Sua profunda admiração por esta herança é evidente em suas inspirações, já tendo citado figuras como Juan Atkins, Robert Hood, Mike Banks e Jeff Mills como artistas fundamentais para a sua decisão de tocar e produzir música eletrônica. Ortega ainda é co-fundadora da Detroit Classic Gallery, um selo e escola musical baseado em Buenos Aires e criado especificamente para homenagear e perpetuar a história musical da cidade berço do techno.

Técnica, improviso e relação de longa data com a música eletrônica como método

Seja nas produções assinadas como Sol Ortega ou sob o alias SO, seja em seus sets de vinil, a artista mantém como norte a pesquisa constante. Ela já afirmou que raramente prepara um set de antemão, mas organiza pastas, define caminhos possíveis entre o vinil e o digital e deixa o momento decidir. Essa escolha dá espaço para desvios e acasos que se tornam parte da experiência, e que ela encara como virtude. É um processo que reflete técnica, emoção e entrega, sustentados por uma confiança que vem de anos de estrada e de uma relação íntima com a história da música eletrônica, do House ao Techno.

Analisando por um panorama geral, o percurso de Sol Ortega é marcado por uma consistência rara de quem sabe o que quer transmitir.

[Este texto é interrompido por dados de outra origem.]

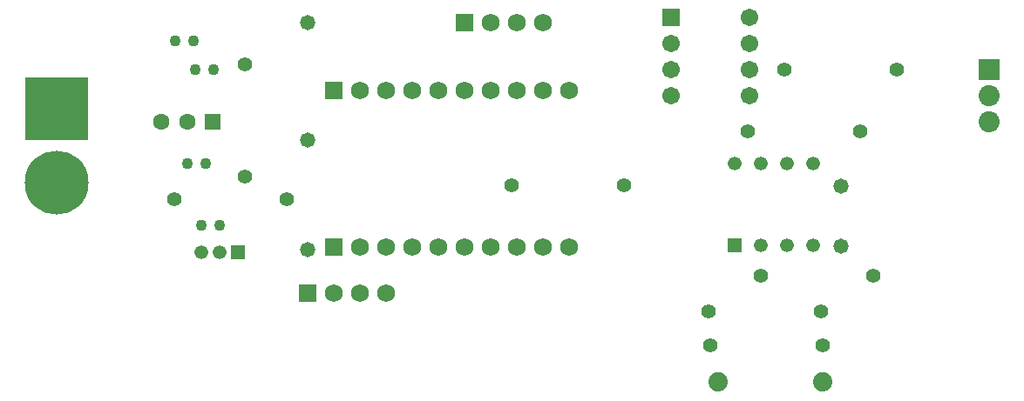
<source format=gts>
G04*
G04 #@! TF.GenerationSoftware,Altium Limited,Altium Designer,24.9.1 (31)*
G04*
G04 Layer_Color=8388736*
%FSLAX44Y44*%
%MOMM*%
G71*
G04*
G04 #@! TF.SameCoordinates,570542E3-00E4-430B-A899-0EB25D94C372*
G04*
G04*
G04 #@! TF.FilePolarity,Negative*
G04*
G01*
G75*
%ADD16C,6.2032*%
%ADD17R,6.2032X6.2032*%
%ADD18C,1.7272*%
%ADD19R,1.7272X1.7272*%
%ADD20R,2.0482X2.0482*%
%ADD21C,2.0482*%
%ADD22C,1.7032*%
%ADD23R,1.7032X1.7032*%
%ADD24R,1.3332X1.3332*%
%ADD25C,1.3332*%
%ADD26C,1.1032*%
%ADD27C,1.4032*%
%ADD28R,1.7272X1.7272*%
%ADD29C,1.6032*%
%ADD30R,1.6032X1.6032*%
%ADD31R,1.3232X1.3232*%
%ADD32C,1.3232*%
%ADD33C,1.8796*%
%ADD34C,1.4732*%
D16*
X406400Y684090D02*
D03*
D17*
Y756090D02*
D03*
D18*
X878840Y621030D02*
D03*
X904240D02*
D03*
Y773430D02*
D03*
X878840D02*
D03*
X701040Y621030D02*
D03*
X726440D02*
D03*
X751840D02*
D03*
X777240D02*
D03*
X802640D02*
D03*
X828040D02*
D03*
X853440D02*
D03*
Y773430D02*
D03*
X828040D02*
D03*
X802640D02*
D03*
X777240D02*
D03*
X751840D02*
D03*
X726440D02*
D03*
X701040D02*
D03*
X726440Y576580D02*
D03*
X675640D02*
D03*
X701040D02*
D03*
X878840Y839470D02*
D03*
X828040D02*
D03*
X853440D02*
D03*
D19*
X675640Y621030D02*
D03*
Y773430D02*
D03*
D20*
X1312700Y793750D02*
D03*
D21*
Y768350D02*
D03*
Y742950D02*
D03*
D22*
X1079500Y844550D02*
D03*
Y819150D02*
D03*
Y793750D02*
D03*
Y768350D02*
D03*
X1003300D02*
D03*
Y793750D02*
D03*
Y819150D02*
D03*
D23*
Y844550D02*
D03*
D24*
X1065530Y623240D02*
D03*
D25*
X1090930D02*
D03*
X1116330D02*
D03*
X1141730D02*
D03*
Y702640D02*
D03*
X1116330D02*
D03*
X1090930D02*
D03*
X1065530D02*
D03*
D26*
X565150Y642620D02*
D03*
X547370D02*
D03*
X551180Y702310D02*
D03*
X533400D02*
D03*
X558800Y793750D02*
D03*
X541020D02*
D03*
X521970Y821690D02*
D03*
X539750D02*
D03*
D27*
X1090930Y593090D02*
D03*
X1200150D02*
D03*
X1041400Y525780D02*
D03*
X1150620D02*
D03*
X1149350Y558800D02*
D03*
X1040130D02*
D03*
X589280Y798830D02*
D03*
Y689610D02*
D03*
X629920Y668020D02*
D03*
X520700D02*
D03*
X848360Y681498D02*
D03*
X957580D02*
D03*
X1113790Y793750D02*
D03*
X1223010D02*
D03*
X1187450Y734060D02*
D03*
X1078230D02*
D03*
D28*
X650240Y576580D02*
D03*
X802640Y839470D02*
D03*
D29*
X508400Y742950D02*
D03*
X533400D02*
D03*
D30*
X558400D02*
D03*
D31*
X582930Y615950D02*
D03*
D32*
X565150D02*
D03*
X547370D02*
D03*
D33*
X1049020Y490220D02*
D03*
X1150620D02*
D03*
D34*
X650240Y839470D02*
D03*
X1168400Y680720D02*
D03*
Y622300D02*
D03*
X650240Y618490D02*
D03*
Y725170D02*
D03*
M02*

</source>
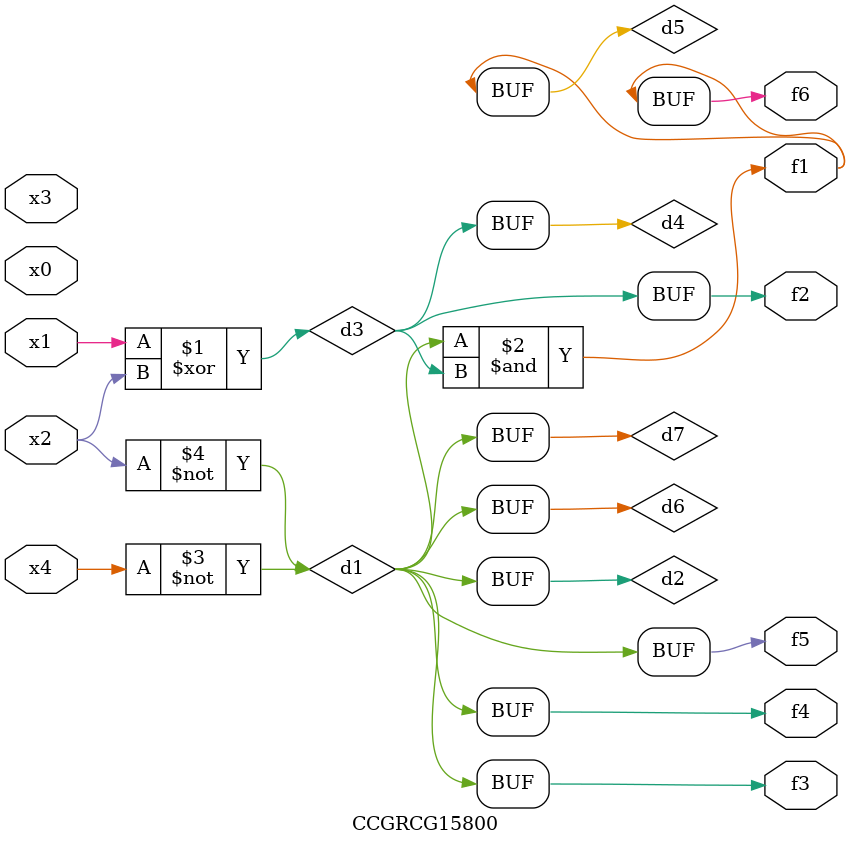
<source format=v>
module CCGRCG15800(
	input x0, x1, x2, x3, x4,
	output f1, f2, f3, f4, f5, f6
);

	wire d1, d2, d3, d4, d5, d6, d7;

	not (d1, x4);
	not (d2, x2);
	xor (d3, x1, x2);
	buf (d4, d3);
	and (d5, d1, d3);
	buf (d6, d1, d2);
	buf (d7, d2);
	assign f1 = d5;
	assign f2 = d4;
	assign f3 = d7;
	assign f4 = d7;
	assign f5 = d7;
	assign f6 = d5;
endmodule

</source>
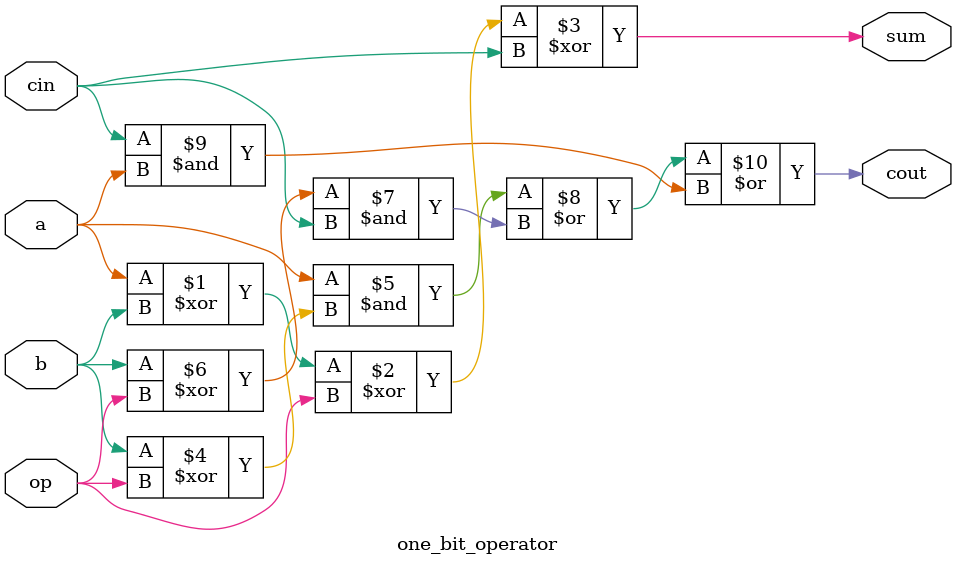
<source format=v>
`timescale 1ns / 1ps
module one_bit_operator(a,b,op,sum,cout,cin);
input a,b,op,cin;
output sum,cout;
wire sum,cout;
assign sum=(a^b^op^cin);
assign cout = (a & (b^op)) | ((b^op) & cin) | (cin & a);
endmodule

</source>
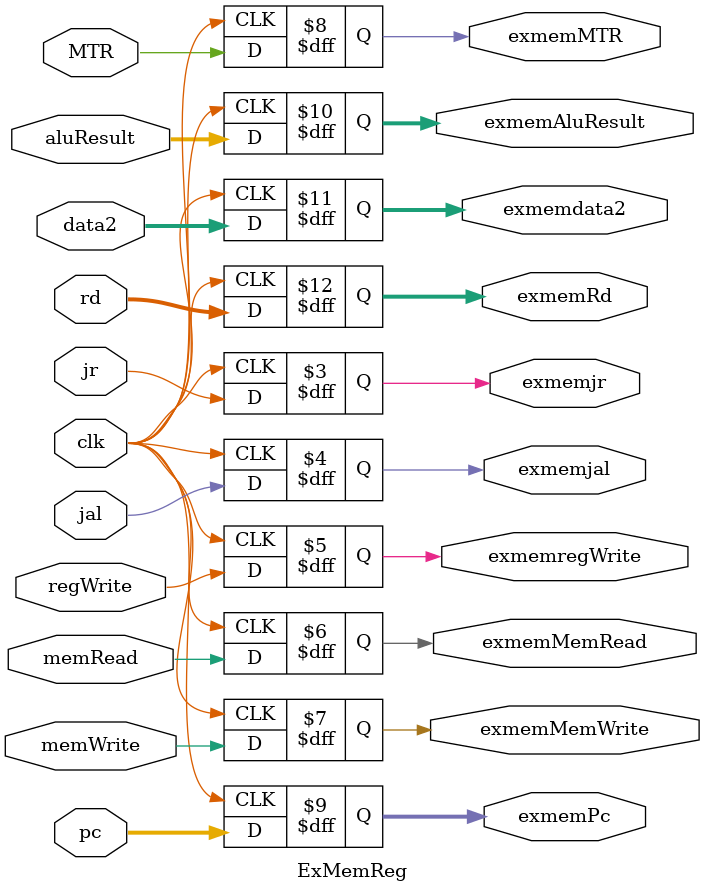
<source format=v>
`timescale 1ns / 1ps



module ExMemReg(input clk, jr,jal,memRead,memWrite,regWrite,MTR,
    input [31:0] pc,aluResult,data2,
    input [4:0] rd,
    output reg exmemjr,exmemjal,exmemregWrite,exmemMemRead,exmemMemWrite,exmemMTR,
    output reg [31:0] exmemPc,output reg [31:0] exmemAluResult,exmemdata2,
    output reg [4:0] exmemRd);
    
    initial begin
          {exmemjr,exmemjal,exmemregWrite,exmemMemRead,exmemMemWrite,exmemMTR,exmemPc,exmemAluResult,exmemdata2,exmemRd }<=0;
    end
    always @(posedge clk) begin 
    {exmemjr,exmemjal,exmemregWrite,exmemMemRead,exmemMemWrite,exmemMTR,exmemPc,exmemAluResult,exmemdata2,exmemRd }
           <= {jr,jal,regWrite,memRead,memWrite,MTR,pc,aluResult,data2,rd };
    end
endmodule


</source>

Desde os primeiros sets até as cabines mais exigentes do circuito global, o que a sustenta é uma combinação de resiliência e de uma base sólida que começou a ser formada ainda quando muito jovem, sempre colocando a música em primeiro plano. A pesquisa contínua, que vai dos discos clássicos de Detroit e Chicago até o garimpo incansável por vinis pouco explorados, reflete um compromisso não apenas com o próprio repertório, mas de respeito e curiosidade sobre a história da cultura que nos cerca. O que deixa isso ainda mais bonito é a forma como esse olhar de quem busca a história se mistura ao desejo de colocar sentimento em cada criação.

A essência de Sol, portanto, está na forma como mantém as raízes como guias permanentes, sejam as próprias ou aquelas que ela busca entender e integrar para poder expressar. É uma postura que faz dela não só uma artista precisa, mas uma referência de como construir carreira com propósito: estudando, criando, resistindo e abrindo caminhos para que outras pessoas possam também encontrar na música um espaço de expressão e inspiração.